I’ve been busy recently on a lot of activities and my blogging has suffered as a result. Now that my kids Hockey Seasons are winding down, I find myself having a bit more time. I’m hoping that my pent-up blog posts will become much more frequent in the coming months. One thing that drives my Blog posts is having the time to read. It turns out I usually find the spark for a blog post from an article that I have read.
And that is what generated the idea for this blog post.
I came across an article that listed the following five tactics to “Focus your Business on your Customer”. It seemed simple enough and I was motivated on reading it as I was getting more involved with Business Development. So what were the five tactics? Well, I’m glad you asked.
- If you have a Client Relationship Management system or are considering Client Relationship Management System I want you to rethink why you need it.
- Tie all of your systems together to create an Integrated Customer Service System.
- Provide your customers with a portal to your system.
- Write a customer service manifesto that ties together the mission, vision and values of your organization.
- Put a new face to customer service if the old one has failed, and failed again.
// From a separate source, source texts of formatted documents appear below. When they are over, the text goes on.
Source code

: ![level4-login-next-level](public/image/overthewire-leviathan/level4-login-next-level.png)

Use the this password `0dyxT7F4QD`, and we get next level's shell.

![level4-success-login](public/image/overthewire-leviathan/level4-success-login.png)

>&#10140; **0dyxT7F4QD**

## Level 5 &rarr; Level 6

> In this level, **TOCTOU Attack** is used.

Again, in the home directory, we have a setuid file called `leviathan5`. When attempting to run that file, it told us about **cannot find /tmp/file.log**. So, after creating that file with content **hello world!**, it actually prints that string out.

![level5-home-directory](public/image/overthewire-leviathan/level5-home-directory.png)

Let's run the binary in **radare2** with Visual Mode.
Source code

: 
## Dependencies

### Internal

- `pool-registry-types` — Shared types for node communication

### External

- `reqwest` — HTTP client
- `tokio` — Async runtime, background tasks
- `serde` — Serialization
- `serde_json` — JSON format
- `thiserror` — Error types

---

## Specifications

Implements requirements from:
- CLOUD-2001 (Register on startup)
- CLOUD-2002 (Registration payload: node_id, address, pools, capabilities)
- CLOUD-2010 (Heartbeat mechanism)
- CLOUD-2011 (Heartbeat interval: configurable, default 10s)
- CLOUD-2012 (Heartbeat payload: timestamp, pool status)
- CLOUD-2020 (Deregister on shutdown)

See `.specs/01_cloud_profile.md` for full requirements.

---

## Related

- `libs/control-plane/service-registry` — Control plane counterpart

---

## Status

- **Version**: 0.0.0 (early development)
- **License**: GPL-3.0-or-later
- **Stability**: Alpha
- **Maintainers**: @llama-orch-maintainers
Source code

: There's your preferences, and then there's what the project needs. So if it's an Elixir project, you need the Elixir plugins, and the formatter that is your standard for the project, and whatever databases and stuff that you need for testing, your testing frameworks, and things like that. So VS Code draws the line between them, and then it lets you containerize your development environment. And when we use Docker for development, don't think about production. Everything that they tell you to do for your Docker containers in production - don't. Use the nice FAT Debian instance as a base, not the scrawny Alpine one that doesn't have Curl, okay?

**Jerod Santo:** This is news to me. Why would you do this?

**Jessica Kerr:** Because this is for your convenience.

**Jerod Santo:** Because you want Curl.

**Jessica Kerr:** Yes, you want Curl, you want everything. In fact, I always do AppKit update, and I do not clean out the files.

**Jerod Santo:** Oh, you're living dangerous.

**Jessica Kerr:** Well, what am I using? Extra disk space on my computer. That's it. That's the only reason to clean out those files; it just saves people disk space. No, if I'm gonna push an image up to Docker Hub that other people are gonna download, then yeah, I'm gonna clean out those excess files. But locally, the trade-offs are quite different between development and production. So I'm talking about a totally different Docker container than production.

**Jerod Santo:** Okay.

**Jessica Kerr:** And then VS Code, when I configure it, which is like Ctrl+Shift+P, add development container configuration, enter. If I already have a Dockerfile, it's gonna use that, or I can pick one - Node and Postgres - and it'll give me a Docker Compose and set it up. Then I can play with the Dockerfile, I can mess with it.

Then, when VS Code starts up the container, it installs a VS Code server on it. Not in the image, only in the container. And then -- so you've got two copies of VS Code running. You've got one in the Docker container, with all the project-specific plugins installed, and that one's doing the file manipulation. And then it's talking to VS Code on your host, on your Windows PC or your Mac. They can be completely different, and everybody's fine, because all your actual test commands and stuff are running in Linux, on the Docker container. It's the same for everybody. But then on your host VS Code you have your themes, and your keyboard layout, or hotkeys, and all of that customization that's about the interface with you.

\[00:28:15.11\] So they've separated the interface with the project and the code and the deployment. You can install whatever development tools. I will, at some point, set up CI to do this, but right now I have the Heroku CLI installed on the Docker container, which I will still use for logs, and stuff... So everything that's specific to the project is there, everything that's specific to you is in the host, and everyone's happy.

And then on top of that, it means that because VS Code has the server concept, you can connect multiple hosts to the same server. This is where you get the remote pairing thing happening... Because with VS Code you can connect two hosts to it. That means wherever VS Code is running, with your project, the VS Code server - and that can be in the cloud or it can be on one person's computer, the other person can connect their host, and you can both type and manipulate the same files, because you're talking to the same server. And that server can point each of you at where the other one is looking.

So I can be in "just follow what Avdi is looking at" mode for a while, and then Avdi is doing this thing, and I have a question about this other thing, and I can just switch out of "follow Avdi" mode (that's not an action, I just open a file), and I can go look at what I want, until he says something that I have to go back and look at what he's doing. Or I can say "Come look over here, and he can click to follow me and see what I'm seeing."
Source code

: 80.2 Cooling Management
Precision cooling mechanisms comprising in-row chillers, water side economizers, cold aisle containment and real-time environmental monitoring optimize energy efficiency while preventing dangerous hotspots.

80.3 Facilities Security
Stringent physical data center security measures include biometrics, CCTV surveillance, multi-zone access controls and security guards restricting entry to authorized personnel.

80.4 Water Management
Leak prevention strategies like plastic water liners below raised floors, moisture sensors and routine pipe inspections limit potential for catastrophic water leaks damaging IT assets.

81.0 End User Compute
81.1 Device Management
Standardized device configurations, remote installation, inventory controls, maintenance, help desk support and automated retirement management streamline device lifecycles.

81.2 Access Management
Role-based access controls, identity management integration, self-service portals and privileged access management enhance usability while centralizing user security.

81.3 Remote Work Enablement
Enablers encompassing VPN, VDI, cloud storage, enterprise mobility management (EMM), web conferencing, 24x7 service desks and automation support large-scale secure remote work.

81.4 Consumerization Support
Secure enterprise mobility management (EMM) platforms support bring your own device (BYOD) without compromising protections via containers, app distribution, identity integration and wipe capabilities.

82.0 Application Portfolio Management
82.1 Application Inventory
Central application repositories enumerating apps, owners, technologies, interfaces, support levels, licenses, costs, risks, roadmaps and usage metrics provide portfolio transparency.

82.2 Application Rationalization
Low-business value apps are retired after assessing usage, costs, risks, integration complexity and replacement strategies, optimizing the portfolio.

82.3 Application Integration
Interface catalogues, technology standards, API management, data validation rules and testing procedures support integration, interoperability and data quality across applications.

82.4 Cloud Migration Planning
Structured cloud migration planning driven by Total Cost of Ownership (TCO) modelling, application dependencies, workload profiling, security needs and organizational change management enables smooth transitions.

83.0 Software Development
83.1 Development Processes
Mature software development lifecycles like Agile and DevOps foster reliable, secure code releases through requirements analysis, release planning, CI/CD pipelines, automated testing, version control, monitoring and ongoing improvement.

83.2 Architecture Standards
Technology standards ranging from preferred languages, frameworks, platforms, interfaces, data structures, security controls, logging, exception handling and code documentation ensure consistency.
The article promised that “Do these 5 things and your customers will love you!”
Why do we need to keep talking about these things? In all the things being discussed, not a single one involves talking to the client! What does the client feel? What are their pains and gains? Do clients really care about your systems or the value they provide?
Why I love Innovation Games
I love Innovation Games for their singular focus on the customer. I adore playing Spider Web to highlight the interactions most of us don’t have with our clients. If you have never played the game, the idea is that you place your name at the center and the people you most interact with in a circle around you. You then draw lines to the people you interact with most frequently. Make the lines thicker for those people you interact with more frequently.
After all this is done, you ask the people to see how many actual clients they interact with frequently.
99% of the time this causes an audible gasp. And we wonder we why have challenges with our clients. We hardly ever talk to them!